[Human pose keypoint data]

════════

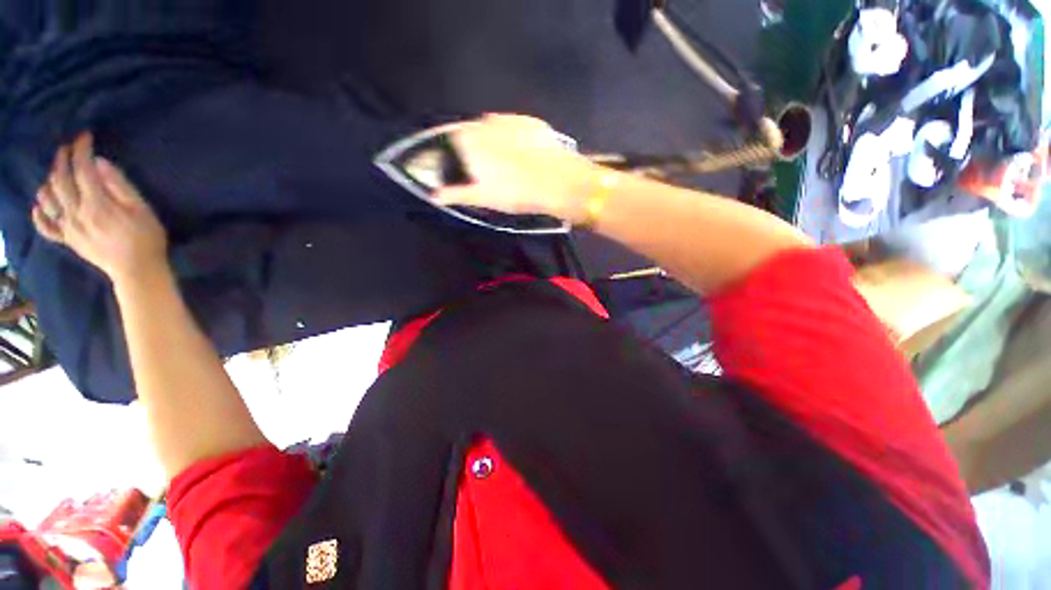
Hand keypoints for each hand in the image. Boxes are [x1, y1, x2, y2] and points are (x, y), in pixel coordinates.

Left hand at [32, 133, 168, 283]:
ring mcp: (68, 227)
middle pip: (60, 180)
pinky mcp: (67, 240)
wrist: (138, 270)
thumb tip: (101, 163)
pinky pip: (44, 226)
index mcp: (96, 203)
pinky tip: (41, 205)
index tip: (86, 137)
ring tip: (57, 173)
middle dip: (62, 159)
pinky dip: (39, 213)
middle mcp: (76, 212)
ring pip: (47, 199)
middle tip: (68, 148)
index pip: (82, 168)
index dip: (82, 149)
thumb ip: (120, 186)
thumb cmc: (146, 238)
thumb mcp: (142, 209)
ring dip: (49, 181)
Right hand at [433, 114, 600, 222]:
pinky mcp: (532, 122)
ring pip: (494, 126)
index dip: (452, 149)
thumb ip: (458, 193)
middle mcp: (488, 122)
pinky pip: (515, 126)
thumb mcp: (484, 197)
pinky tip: (522, 152)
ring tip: (504, 160)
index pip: (451, 137)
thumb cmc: (516, 192)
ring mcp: (512, 119)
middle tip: (485, 166)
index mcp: (472, 139)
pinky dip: (513, 136)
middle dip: (473, 144)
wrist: (557, 182)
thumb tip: (435, 196)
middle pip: (473, 130)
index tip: (458, 161)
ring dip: (493, 138)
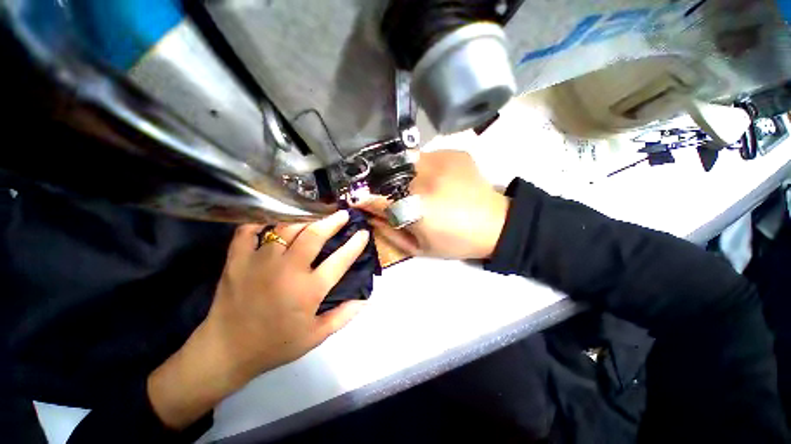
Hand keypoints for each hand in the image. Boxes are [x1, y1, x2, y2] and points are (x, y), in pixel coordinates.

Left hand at [148, 211, 368, 429]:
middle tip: (342, 213)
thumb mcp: (316, 336)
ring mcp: (260, 262)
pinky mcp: (237, 260)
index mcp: (308, 290)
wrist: (226, 352)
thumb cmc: (276, 344)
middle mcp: (287, 270)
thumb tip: (366, 299)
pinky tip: (274, 218)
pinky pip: (249, 231)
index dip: (355, 244)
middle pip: (314, 235)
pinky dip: (261, 220)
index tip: (364, 233)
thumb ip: (344, 316)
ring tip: (316, 212)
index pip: (340, 260)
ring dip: (305, 217)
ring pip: (286, 228)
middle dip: (332, 221)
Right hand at [361, 150, 509, 259]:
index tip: (354, 196)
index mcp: (416, 208)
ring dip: (401, 171)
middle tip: (384, 190)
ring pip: (406, 160)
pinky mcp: (454, 153)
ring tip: (410, 183)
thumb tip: (371, 216)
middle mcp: (425, 180)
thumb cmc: (455, 242)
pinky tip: (432, 177)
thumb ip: (391, 233)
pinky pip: (426, 155)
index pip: (377, 198)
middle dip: (381, 182)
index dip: (363, 197)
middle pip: (389, 174)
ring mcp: (441, 162)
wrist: (495, 224)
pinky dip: (421, 165)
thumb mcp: (419, 248)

════════

DESCRIPTION OF THE TASK: What you print must match the entries exactly, except that no pictures appear.

WRITTEN RESPONSE:
Hand keypoints for each hand in the image. Boxes are [x1, y1, x2, y2] and points are (x, y), in pixel coordinates.

Left hand at [32, 133, 168, 283]:
ring mcp: (68, 227)
middle pip: (60, 180)
pinky mcp: (67, 240)
wrist: (138, 270)
thumb tip: (101, 163)
pinky pip: (44, 226)
index mcp: (96, 203)
pinky tip: (41, 205)
index tip: (86, 137)
ring tip: (57, 173)
middle dip: (62, 159)
pinky dip: (39, 213)
middle mcp: (76, 212)
ring pip: (47, 199)
middle tip: (68, 148)
index pip: (82, 168)
index dip: (82, 149)
thumb ip: (120, 186)
thumb cmc: (146, 238)
thumb mcp: (142, 209)
ring dip: (49, 181)
Right hand at [433, 114, 600, 222]:
pinky mcp: (532, 122)
ring pip: (494, 126)
index dip: (452, 149)
thumb ip: (458, 193)
middle mcp: (488, 122)
pinky pip: (515, 126)
thumb mcp: (484, 197)
pinky tip: (522, 152)
ring tip: (504, 160)
index pip: (451, 137)
thumb cmc: (516, 192)
ring mcp: (512, 119)
middle tip: (485, 166)
index mcp: (472, 139)
pinky dip: (513, 136)
middle dip: (473, 144)
wrist: (557, 182)
thumb tip: (435, 196)
middle pip: (473, 130)
index tip: (458, 161)
ring dip: (493, 138)
Hand keypoints for each hand in the image. Boxes are [x1, y1, x2, y2] and points are (x, y), in pixel coordinates.

Left hand at [148, 211, 368, 429]:
middle tip: (342, 213)
thumb mcp: (316, 336)
ring mcp: (260, 262)
pinky mcp: (237, 260)
index mcp: (308, 290)
wrist: (226, 352)
thumb cmc: (276, 344)
middle mcp: (287, 270)
thumb tip: (366, 299)
pinky tip: (274, 218)
pinky pip: (249, 231)
index dip: (355, 244)
middle pip: (314, 235)
pinky dip: (261, 220)
index tip: (364, 233)
thumb ip: (344, 316)
ring tip: (316, 212)
index pip: (340, 260)
ring dip: (305, 217)
ring pip: (286, 228)
middle dip: (332, 221)
Right hand at [361, 150, 509, 259]:
index tip: (354, 196)
index mcp: (416, 208)
ring dip: (401, 171)
middle tip: (384, 190)
ring pip: (406, 160)
pinky mcp: (454, 153)
ring tip: (410, 183)
thumb tip: (371, 216)
middle mcp: (425, 180)
thumb cmc: (455, 242)
pinky tip: (432, 177)
thumb ip: (391, 233)
pinky pip: (426, 155)
index pip: (377, 198)
middle dip: (381, 182)
index dip: (363, 197)
middle pip: (389, 174)
ring mcp: (441, 162)
wrist: (495, 224)
pinky dip: (421, 165)
thumb mcp: (419, 248)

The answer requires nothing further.